§ **Extracto de página**:
↓
Se ha insistido mucho en la necesidad de que Sánchez sepa explicar adecuadamente cuáles son las concesiones a los independentistas. Lo que tiende a ignorarse, sin embargo, es que las emociones son inmunes a la argumentación

Bancada del PP aplaude al líder del PP y candidato a la presidencia del Gobierno, Alberto Núñez Feijóo (d), durante la segunda votación de la investidura del líder del PP, en el Congreso de los Diputados, el pasado viernes, en Madrid.
Bancada del PP aplaude al líder del PP y candidato a la presidencia del Gobierno, Alberto Núñez Feijóo (d), durante la segunda votación de la investidura del líder del PP, en el Congreso de los Diputados, el pasado viernes, en Madrid.Eduardo Parra (Europa Press)
Fernando Vallespín

La política española está en tiempo muerto. Y, sin embargo, nunca se han movido tanto sus actores. El trajín es extraordinario. Pero tanta energía consumida sigue sin llevarnos a ninguna parte. Es lo que tienen las elecciones inconclusas. O aquellas en las que los dos grandes creen haberlas ganado. Uno de ellos ya sabe que ha perdido, aunque nos ha costado tres meses verificarlo; el otro todavía tiene que demostrar que es el vencedor. Volvemos al punto de partida.

Esta semana pasada ha servido al menos para que entendamos la porfía de Feijóo en jugar la carta de la investidura cuando no le salían los números. Tras su intervención en el Congreso ha conseguido afirmarse como el líder del partido y colocarse en mejores condiciones de cara a unas todavía hipotéticas nuevas elecciones generales. Y, hay que reconocérselo, ha demostrado ser mejor parlamentario de lo que muchos pensábamos. La parte mala es que no ha conseguido resolver el problema que atenaza a su partido, la relación con Vox. Mientras no dilucide esa cuestión existencial seguirá en suspenso su salto hacia una mayoría gobernante. Tampoco puede hacerlo como debería, porque una buena parte de los dirigentes y opinadores de la derecha siguen sin ver por qué Vox es un problema. Y este es precisamente el problema.
↑
§ **Listado de origen**:
↓
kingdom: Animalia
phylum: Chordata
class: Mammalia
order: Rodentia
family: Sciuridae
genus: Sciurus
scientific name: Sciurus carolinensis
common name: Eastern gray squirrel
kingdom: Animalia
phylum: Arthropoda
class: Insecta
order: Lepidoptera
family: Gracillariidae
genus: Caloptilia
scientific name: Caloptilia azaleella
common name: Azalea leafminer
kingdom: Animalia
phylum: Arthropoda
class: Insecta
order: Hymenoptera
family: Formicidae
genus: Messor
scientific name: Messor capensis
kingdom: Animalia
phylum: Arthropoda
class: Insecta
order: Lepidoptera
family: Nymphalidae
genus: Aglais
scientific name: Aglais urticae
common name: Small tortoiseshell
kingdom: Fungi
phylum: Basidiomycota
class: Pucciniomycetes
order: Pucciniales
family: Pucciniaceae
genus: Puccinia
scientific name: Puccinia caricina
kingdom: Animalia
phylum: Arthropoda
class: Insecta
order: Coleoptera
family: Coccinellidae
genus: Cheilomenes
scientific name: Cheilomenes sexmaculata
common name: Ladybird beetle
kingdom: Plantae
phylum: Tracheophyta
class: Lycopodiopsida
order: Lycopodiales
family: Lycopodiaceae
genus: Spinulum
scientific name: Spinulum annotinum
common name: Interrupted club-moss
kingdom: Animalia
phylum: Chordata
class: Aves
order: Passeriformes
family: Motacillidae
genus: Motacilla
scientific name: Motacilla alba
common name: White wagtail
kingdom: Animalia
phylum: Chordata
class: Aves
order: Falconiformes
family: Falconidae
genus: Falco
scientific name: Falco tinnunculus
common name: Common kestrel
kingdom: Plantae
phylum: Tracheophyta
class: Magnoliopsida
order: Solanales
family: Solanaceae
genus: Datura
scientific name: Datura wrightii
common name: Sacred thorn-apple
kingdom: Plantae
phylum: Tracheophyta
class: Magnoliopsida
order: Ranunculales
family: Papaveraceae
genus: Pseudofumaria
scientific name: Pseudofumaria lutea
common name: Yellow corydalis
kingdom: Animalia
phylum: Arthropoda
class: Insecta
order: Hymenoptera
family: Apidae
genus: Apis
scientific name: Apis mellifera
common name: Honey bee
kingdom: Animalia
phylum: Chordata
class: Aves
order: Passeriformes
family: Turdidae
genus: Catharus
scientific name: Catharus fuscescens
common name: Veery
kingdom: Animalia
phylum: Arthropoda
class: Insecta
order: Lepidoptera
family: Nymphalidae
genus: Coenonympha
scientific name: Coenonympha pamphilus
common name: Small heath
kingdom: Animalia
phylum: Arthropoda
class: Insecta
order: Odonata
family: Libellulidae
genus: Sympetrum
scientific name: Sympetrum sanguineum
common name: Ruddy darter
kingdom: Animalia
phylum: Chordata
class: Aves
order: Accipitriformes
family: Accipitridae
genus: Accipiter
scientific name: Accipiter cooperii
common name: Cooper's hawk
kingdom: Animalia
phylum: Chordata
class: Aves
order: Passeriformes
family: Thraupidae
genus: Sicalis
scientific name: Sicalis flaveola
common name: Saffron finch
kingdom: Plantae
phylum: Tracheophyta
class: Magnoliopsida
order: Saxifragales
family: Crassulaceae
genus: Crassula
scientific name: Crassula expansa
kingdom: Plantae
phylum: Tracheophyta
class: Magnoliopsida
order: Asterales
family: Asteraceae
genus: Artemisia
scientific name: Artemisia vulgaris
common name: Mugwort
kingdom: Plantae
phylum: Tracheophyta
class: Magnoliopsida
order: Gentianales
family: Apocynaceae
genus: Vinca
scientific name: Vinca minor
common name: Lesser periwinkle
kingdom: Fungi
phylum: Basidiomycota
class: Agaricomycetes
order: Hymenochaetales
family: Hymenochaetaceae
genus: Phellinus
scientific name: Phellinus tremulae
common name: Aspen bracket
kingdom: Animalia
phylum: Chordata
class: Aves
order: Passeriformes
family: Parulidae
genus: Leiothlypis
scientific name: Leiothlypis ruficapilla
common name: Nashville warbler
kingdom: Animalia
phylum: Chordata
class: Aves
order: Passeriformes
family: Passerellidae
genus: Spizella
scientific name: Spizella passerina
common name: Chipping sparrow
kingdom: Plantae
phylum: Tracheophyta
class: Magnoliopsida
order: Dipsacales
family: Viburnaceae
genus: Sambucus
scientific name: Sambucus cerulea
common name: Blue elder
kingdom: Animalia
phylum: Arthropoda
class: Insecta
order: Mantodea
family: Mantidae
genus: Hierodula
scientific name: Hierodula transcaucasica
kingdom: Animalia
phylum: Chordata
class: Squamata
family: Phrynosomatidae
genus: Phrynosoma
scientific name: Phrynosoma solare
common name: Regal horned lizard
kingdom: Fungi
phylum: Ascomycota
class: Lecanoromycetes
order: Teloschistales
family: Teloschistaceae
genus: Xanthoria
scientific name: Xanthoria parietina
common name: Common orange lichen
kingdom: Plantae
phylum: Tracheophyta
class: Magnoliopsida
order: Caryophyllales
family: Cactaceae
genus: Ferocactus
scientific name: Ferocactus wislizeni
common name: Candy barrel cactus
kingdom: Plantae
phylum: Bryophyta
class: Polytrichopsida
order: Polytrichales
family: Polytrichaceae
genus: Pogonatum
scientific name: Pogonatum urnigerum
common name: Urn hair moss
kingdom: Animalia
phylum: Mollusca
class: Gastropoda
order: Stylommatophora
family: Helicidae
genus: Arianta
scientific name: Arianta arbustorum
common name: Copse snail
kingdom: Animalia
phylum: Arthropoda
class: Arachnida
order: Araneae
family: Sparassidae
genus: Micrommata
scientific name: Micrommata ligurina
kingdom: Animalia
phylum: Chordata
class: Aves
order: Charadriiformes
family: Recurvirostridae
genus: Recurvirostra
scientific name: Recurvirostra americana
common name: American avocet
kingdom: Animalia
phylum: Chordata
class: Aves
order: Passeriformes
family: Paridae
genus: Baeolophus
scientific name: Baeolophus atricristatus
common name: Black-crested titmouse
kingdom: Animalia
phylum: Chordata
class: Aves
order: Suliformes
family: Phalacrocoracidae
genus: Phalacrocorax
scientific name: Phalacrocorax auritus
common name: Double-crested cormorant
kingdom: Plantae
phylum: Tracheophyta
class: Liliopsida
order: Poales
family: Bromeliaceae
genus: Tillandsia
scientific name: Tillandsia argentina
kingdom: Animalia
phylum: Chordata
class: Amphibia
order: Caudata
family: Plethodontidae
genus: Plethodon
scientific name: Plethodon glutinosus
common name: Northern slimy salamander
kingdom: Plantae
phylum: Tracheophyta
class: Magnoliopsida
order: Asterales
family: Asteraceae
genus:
↑
§ **Planteamiento 1**:
Responde estas preguntas con lo que dice el artículo sobre la política española:
(a) ¿Cuánto tiempo costó verificar que uno de los dos grandes había perdido?
(b) ¿Qué problema atenaza al partido de Feijóo y no ha conseguido resolver?
(c) ¿Durante qué votación aplaude la bancada del PP a su líder?
§ **Planteamiento 2**:
Reproduce el tramo del artículo sobre la política española que va desde "Se ha insistido" hasta "Parra (Europa Press)" y rebautiza "Congreso de los Diputados" como "Cámara Baja".
§ **Planteamiento 3**:
Prosigue el artículo sobre la política española a partir de su última oración.
El listado no guarda relación con el artículo sobre la política española.

§ **Resultado 1**:
(a) Tres meses.
(b) La relación con Vox.
(c) Durante la segunda votación de la investidura del líder del PP, en el Congreso de los Diputados.

§ **Resultado 2**:
Se ha insistido mucho en la necesidad de que Sánchez sepa explicar adecuadamente cuáles son las concesiones a los independentistas. Lo que tiende a ignorarse, sin embargo, es que las emociones son inmunes a la argumentación

Bancada del PP aplaude al líder del PP y candidato a la presidencia del Gobierno, Alberto Núñez Feijóo (d), durante la segunda votación de la investidura del líder del PP, en el Cámara Baja, el pasado viernes, en Madrid.
Bancada del PP aplaude al líder del PP y candidato a la presidencia del Gobierno, Alberto Núñez Feijóo (d), durante la segunda votación de la investidura del líder del PP, en el Cámara Baja, el pasado viernes, en Madrid.Eduardo Parra (Europa Press)

§ **Resultado 3**:
En el otro lado, todo se juega en Cataluña; en sus partidos independentistas, más bien, cuya competencia entre ellos les impide renunciar a los maximalismos. Las disyuntivas de Sánchez a este respecto las conocemos de sobra. Está sujeto en su capacidad de acción a límites constitucionales irrenunciables, pero también a otros constreñimientos no menores, como el peligro de una reactivación del nacionalismo español, que potencialmente podría debilitar al PSOE de cara a su futuro electoral. Las finas hilaturas estratégicas se disuelven como un azucarillo cuando se enfrentan a la emocionalidad identitaria. Esta no es exclusiva del País Vasco o Cataluña, el resto también la tiene. Se ha insistido mucho en la necesidad de que el presidente en funciones sepa explicar adecuadamente cuáles son las concesiones a los independentistas, que consiga enhebrar el relato adecuado. Lo que tiende a ignorarse, sin embargo, es que las emociones son inmunes a la argumentación, se presentan como incuestionables; frente a ellas no cabe aportar razones, son irrebatibles.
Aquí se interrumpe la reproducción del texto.